**TO-DO ITEM:**
Tally the lines of the material below that contain the word "James". Reply with the number alone.

----------------------------------------

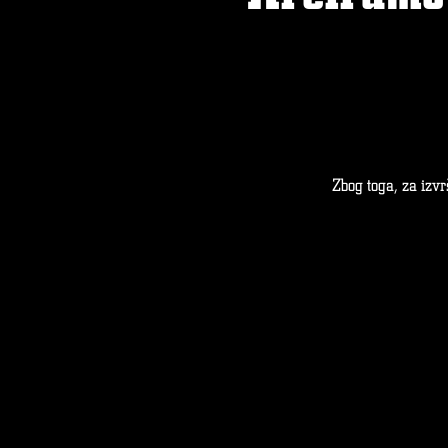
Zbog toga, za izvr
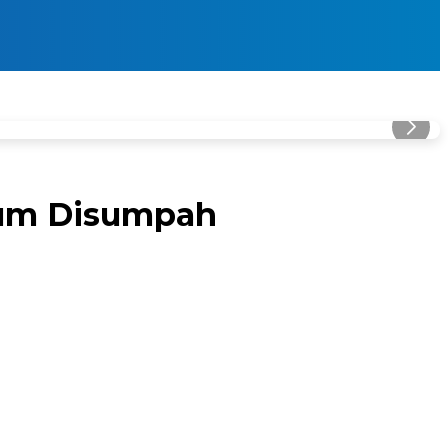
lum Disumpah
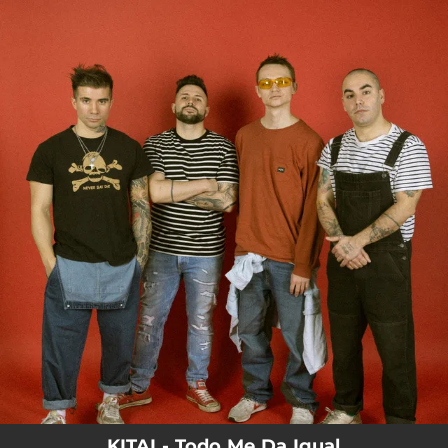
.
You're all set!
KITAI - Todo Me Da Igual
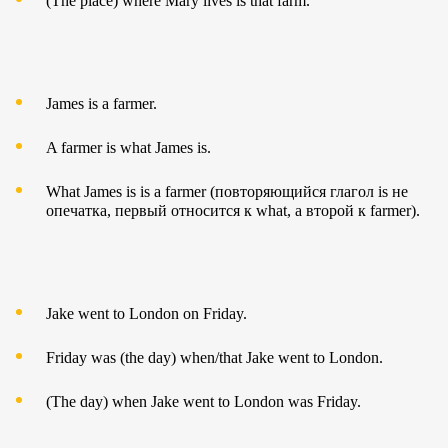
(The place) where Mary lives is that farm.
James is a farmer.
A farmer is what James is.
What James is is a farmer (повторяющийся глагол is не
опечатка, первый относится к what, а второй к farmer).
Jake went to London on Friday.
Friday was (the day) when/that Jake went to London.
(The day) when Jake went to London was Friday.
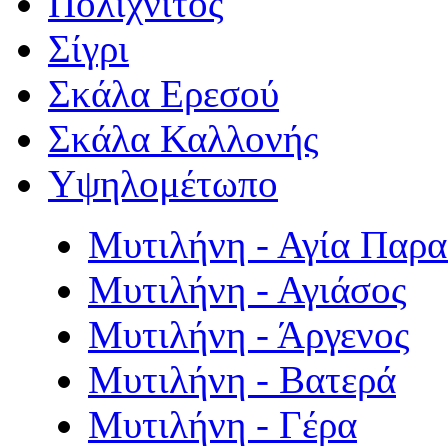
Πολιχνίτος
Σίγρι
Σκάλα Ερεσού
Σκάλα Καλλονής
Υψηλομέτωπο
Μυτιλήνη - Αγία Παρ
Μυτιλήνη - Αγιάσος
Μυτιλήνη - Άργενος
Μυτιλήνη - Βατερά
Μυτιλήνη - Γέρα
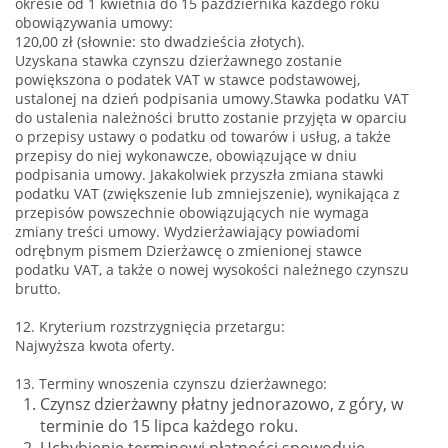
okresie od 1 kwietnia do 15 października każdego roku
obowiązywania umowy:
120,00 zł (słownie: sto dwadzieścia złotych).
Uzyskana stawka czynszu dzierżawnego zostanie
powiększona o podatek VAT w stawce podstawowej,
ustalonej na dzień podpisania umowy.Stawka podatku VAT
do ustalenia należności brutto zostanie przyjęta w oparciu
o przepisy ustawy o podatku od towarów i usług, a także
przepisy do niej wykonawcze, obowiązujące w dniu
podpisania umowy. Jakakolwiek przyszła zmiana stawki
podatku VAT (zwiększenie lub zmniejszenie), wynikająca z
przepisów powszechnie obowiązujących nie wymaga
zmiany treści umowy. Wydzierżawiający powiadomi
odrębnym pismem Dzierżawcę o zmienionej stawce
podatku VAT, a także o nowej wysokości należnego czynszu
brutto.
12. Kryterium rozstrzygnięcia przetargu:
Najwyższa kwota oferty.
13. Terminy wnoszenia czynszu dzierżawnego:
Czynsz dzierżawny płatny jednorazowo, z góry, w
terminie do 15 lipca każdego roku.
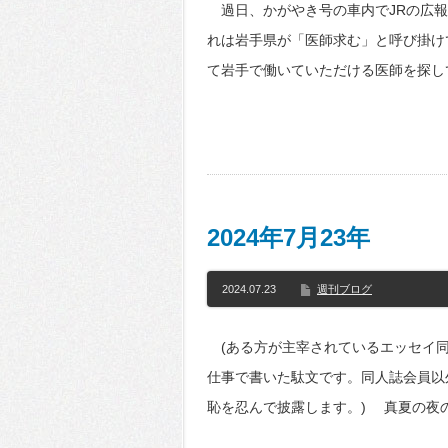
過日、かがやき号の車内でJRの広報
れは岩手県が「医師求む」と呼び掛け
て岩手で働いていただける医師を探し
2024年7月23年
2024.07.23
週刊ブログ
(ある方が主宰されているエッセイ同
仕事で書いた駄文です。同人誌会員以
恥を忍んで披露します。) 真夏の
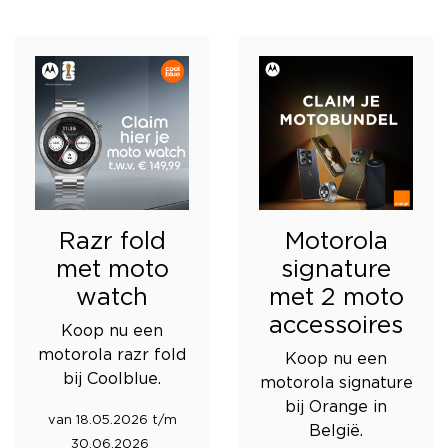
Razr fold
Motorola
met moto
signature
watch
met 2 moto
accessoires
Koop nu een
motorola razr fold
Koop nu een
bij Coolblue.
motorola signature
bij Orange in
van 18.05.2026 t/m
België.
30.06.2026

----------------------------------------

**WRITTEN RESPONSE:**
3